(Dataset entries)
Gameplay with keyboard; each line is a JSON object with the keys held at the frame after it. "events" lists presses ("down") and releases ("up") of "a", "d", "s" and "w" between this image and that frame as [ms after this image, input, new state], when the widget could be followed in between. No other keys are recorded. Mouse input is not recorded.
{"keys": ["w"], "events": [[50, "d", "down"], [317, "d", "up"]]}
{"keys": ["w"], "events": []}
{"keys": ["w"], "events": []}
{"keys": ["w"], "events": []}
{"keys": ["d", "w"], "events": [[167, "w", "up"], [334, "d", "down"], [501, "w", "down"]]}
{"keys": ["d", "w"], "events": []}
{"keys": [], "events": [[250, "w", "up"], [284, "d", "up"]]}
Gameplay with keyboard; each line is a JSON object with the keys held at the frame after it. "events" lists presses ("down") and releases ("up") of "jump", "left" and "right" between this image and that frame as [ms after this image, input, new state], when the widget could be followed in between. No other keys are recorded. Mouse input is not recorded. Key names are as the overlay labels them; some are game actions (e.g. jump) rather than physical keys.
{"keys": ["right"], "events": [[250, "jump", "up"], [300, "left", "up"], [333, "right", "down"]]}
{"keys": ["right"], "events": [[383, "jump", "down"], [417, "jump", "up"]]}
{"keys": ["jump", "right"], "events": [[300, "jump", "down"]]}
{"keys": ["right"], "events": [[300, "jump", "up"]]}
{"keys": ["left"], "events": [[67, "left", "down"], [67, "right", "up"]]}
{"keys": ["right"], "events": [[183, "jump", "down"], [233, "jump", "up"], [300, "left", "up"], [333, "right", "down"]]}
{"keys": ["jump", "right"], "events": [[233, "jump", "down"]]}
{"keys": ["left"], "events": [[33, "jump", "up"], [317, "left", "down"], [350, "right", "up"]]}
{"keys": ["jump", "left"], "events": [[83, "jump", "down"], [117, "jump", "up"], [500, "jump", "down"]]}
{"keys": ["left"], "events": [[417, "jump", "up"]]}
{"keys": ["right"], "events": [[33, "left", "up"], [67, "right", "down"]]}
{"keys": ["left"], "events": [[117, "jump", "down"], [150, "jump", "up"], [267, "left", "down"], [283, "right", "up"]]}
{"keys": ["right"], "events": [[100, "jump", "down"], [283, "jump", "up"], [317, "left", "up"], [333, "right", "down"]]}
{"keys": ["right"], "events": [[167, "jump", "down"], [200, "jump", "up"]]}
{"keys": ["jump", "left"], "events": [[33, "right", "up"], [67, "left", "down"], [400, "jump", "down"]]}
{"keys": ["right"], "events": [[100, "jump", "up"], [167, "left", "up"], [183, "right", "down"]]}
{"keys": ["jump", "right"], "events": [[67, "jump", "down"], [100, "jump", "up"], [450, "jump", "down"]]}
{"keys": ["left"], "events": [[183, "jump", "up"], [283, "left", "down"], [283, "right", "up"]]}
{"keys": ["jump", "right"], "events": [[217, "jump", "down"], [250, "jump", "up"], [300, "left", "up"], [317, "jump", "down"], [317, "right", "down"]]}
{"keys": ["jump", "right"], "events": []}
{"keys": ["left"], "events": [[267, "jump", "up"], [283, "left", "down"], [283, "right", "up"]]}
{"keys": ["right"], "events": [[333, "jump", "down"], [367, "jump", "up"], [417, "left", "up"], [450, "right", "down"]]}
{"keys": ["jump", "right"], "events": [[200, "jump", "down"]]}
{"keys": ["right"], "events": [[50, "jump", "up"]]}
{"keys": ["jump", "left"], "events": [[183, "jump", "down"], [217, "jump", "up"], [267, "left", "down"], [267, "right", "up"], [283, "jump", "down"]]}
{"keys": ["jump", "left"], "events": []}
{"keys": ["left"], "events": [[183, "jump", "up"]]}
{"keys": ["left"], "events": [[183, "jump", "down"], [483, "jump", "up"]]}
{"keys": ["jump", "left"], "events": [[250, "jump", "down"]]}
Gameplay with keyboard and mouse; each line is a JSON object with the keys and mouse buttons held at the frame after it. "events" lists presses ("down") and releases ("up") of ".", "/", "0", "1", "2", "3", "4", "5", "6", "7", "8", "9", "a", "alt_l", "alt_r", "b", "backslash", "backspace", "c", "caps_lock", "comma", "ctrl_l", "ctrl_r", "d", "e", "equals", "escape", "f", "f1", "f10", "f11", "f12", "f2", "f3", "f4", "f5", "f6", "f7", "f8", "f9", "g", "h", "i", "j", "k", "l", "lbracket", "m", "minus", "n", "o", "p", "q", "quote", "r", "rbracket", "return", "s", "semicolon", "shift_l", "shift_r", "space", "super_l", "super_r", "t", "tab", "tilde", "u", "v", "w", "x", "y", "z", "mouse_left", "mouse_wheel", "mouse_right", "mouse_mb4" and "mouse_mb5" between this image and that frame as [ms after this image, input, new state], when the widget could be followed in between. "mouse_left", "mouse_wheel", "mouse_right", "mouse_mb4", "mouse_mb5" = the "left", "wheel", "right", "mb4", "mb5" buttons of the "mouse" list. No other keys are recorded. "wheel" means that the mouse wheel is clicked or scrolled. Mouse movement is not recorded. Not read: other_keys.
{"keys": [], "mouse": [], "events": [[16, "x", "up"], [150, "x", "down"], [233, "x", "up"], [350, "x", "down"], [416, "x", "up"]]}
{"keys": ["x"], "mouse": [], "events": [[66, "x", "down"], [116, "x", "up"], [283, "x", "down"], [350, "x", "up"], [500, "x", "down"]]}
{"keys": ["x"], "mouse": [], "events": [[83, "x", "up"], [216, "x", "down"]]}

> [Work to complete] Write the entries out once more, exactly as given.

> [Result for this exercise]
Gameplay with keyboard; each line is a JSON object with the keys held at the frame after it. "events" lists presses ("down") and releases ("up") of "a", "d", "s" and "w" between this image and that frame as [ms after this image, input, new state], when the widget could be followed in between. No other keys are recorded. Mouse input is not recorded.
{"keys": ["w"], "events": [[50, "d", "down"], [317, "d", "up"]]}
{"keys": ["w"], "events": []}
{"keys": ["w"], "events": []}
{"keys": ["w"], "events": []}
{"keys": ["d", "w"], "events": [[167, "w", "up"], [334, "d", "down"], [501, "w", "down"]]}
{"keys": ["d", "w"], "events": []}
{"keys": [], "events": [[250, "w", "up"], [284, "d", "up"]]}
Gameplay with keyboard; each line is a JSON object with the keys held at the frame after it. "events" lists presses ("down") and releases ("up") of "jump", "left" and "right" between this image and that frame as [ms after this image, input, new state], when the widget could be followed in between. No other keys are recorded. Mouse input is not recorded. Key names are as the overlay labels them; some are game actions (e.g. jump) rather than physical keys.
{"keys": ["right"], "events": [[250, "jump", "up"], [300, "left", "up"], [333, "right", "down"]]}
{"keys": ["right"], "events": [[383, "jump", "down"], [417, "jump", "up"]]}
{"keys": ["jump", "right"], "events": [[300, "jump", "down"]]}
{"keys": ["right"], "events": [[300, "jump", "up"]]}
{"keys": ["left"], "events": [[67, "left", "down"], [67, "right", "up"]]}
{"keys": ["right"], "events": [[183, "jump", "down"], [233, "jump", "up"], [300, "left", "up"], [333, "right", "down"]]}
{"keys": ["jump", "right"], "events": [[233, "jump", "down"]]}
{"keys": ["left"], "events": [[33, "jump", "up"], [317, "left", "down"], [350, "right", "up"]]}
{"keys": ["jump", "left"], "events": [[83, "jump", "down"], [117, "jump", "up"], [500, "jump", "down"]]}
{"keys": ["left"], "events": [[417, "jump", "up"]]}
{"keys": ["right"], "events": [[33, "left", "up"], [67, "right", "down"]]}
{"keys": ["left"], "events": [[117, "jump", "down"], [150, "jump", "up"], [267, "left", "down"], [283, "right", "up"]]}
{"keys": ["right"], "events": [[100, "jump", "down"], [283, "jump", "up"], [317, "left", "up"], [333, "right", "down"]]}
{"keys": ["right"], "events": [[167, "jump", "down"], [200, "jump", "up"]]}
{"keys": ["jump", "left"], "events": [[33, "right", "up"], [67, "left", "down"], [400, "jump", "down"]]}
{"keys": ["right"], "events": [[100, "jump", "up"], [167, "left", "up"], [183, "right", "down"]]}
{"keys": ["jump", "right"], "events": [[67, "jump", "down"], [100, "jump", "up"], [450, "jump", "down"]]}
{"keys": ["left"], "events": [[183, "jump", "up"], [283, "left", "down"], [283, "right", "up"]]}
{"keys": ["jump", "right"], "events": [[217, "jump", "down"], [250, "jump", "up"], [300, "left", "up"], [317, "jump", "down"], [317, "right", "down"]]}
{"keys": ["jump", "right"], "events": []}
{"keys": ["left"], "events": [[267, "jump", "up"], [283, "left", "down"], [283, "right", "up"]]}
{"keys": ["right"], "events": [[333, "jump", "down"], [367, "jump", "up"], [417, "left", "up"], [450, "right", "down"]]}
{"keys": ["jump", "right"], "events": [[200, "jump", "down"]]}
{"keys": ["right"], "events": [[50, "jump", "up"]]}
{"keys": ["jump", "left"], "events": [[183, "jump", "down"], [217, "jump", "up"], [267, "left", "down"], [267, "right", "up"], [283, "jump", "down"]]}
{"keys": ["jump", "left"], "events": []}
{"keys": ["left"], "events": [[183, "jump", "up"]]}
{"keys": ["left"], "events": [[183, "jump", "down"], [483, "jump", "up"]]}
{"keys": ["jump", "left"], "events": [[250, "jump", "down"]]}
Gameplay with keyboard and mouse; each line is a JSON object with the keys and mouse buttons held at the frame after it. "events" lists presses ("down") and releases ("up") of ".", "/", "0", "1", "2", "3", "4", "5", "6", "7", "8", "9", "a", "alt_l", "alt_r", "b", "backslash", "backspace", "c", "caps_lock", "comma", "ctrl_l", "ctrl_r", "d", "e", "equals", "escape", "f", "f1", "f10", "f11", "f12", "f2", "f3", "f4", "f5", "f6", "f7", "f8", "f9", "g", "h", "i", "j", "k", "l", "lbracket", "m", "minus", "n", "o", "p", "q", "quote", "r", "rbracket", "return", "s", "semicolon", "shift_l", "shift_r", "space", "super_l", "super_r", "t", "tab", "tilde", "u", "v", "w", "x", "y", "z", "mouse_left", "mouse_wheel", "mouse_right", "mouse_mb4" and "mouse_mb5" between this image and that frame as [ms after this image, input, new state], when the widget could be followed in between. "mouse_left", "mouse_wheel", "mouse_right", "mouse_mb4", "mouse_mb5" = the "left", "wheel", "right", "mb4", "mb5" buttons of the "mouse" list. No other keys are recorded. "wheel" means that the mouse wheel is clicked or scrolled. Mouse movement is not recorded. Not read: other_keys.
{"keys": [], "mouse": [], "events": [[16, "x", "up"], [150, "x", "down"], [233, "x", "up"], [350, "x", "down"], [416, "x", "up"]]}
{"keys": ["x"], "mouse": [], "events": [[66, "x", "down"], [116, "x", "up"], [283, "x", "down"], [350, "x", "up"], [500, "x", "down"]]}
{"keys": ["x"], "mouse": [], "events": [[83, "x", "up"], [216, "x", "down"]]}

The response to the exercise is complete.